Lawyer Hugo Keith, who is counsel to the inquiry, said the coronavirus pandemic had brought “death and illness on an unprecedented scale” in modern Britain. He said that COVID-19 has been recorded as a cause of death for 226,977 people in the U.K.

“The key issue is whether that impact was inevitable,” Keith said. “Were those terrible consequences inexorable, or were they avoidable or capable of mitigation?”

A group of people who lost relatives to COVID-19 held pictures of their loved one outside the inquiry venue, an anonymous London office building. The first day of public hearings began with a 17-minute video in which people described the devastating impact of the pandemic on them and their loved ones.

Britain’s pandemic death toll is one of the highest in Europe, and the decisions of then Prime Minister Boris Johnson’s government have been endlessly debated. Johnson agreed in late 2021 to hold an inquiry after pressure from bereaved families.

The inquiry, led by retired judge Heather Hallett, is due to hold hearings until 2026. It is due to investigate the U.K.’s preparedness for a pandemic, how the government responded and what lessons can be learned for the future.
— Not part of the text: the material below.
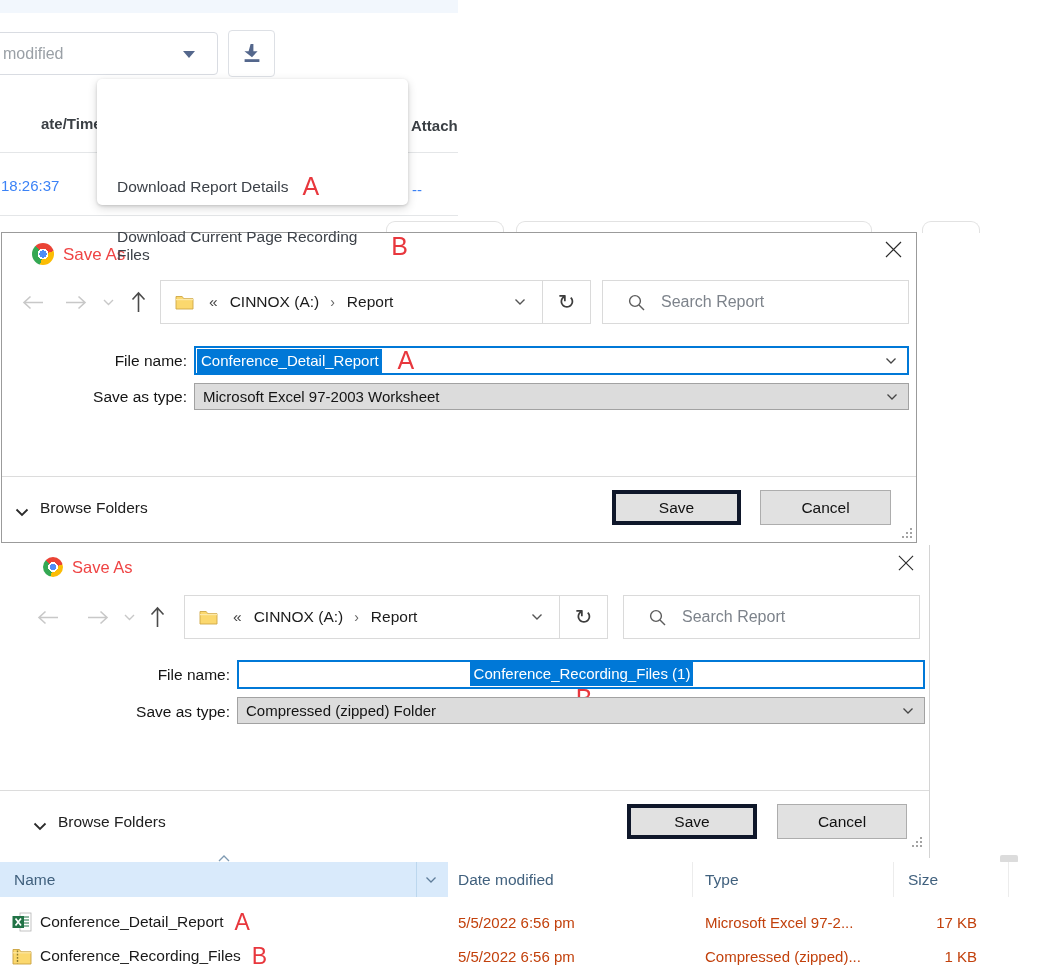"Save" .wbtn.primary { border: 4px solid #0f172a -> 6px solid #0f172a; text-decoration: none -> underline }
Senior scientists and officials including Johnson are expected to appear as witnesses. Hallett, who has the power to summon evidence and question witnesses under oath, is currently in a legal battle with the government over her request to see an unedited trove of notebooks, diaries and WhatsApp messages between Johnson and other officials.

U.K. public inquiries are often thorough, but rarely quick. An inquiry into the 2003 Iraq war and its aftermath began in 2009 and issued its 2.6-million word report in 2016.

Hallett says she will release findings after each section rather than waiting until hearings conclude.

Keith said the first section would look at whether British planning relied too heavily on the mistaken assumption a future pandemic would resemble influenza.

He said that at the start of the pandemic in March 2020, the government had said that “the United Kingdom was well prepared to respond in a way that offered substantial protection to the public.”

“Even at this stage, before hearing the evidence, it is apparent that we might not have been very well prepared at all,” he said.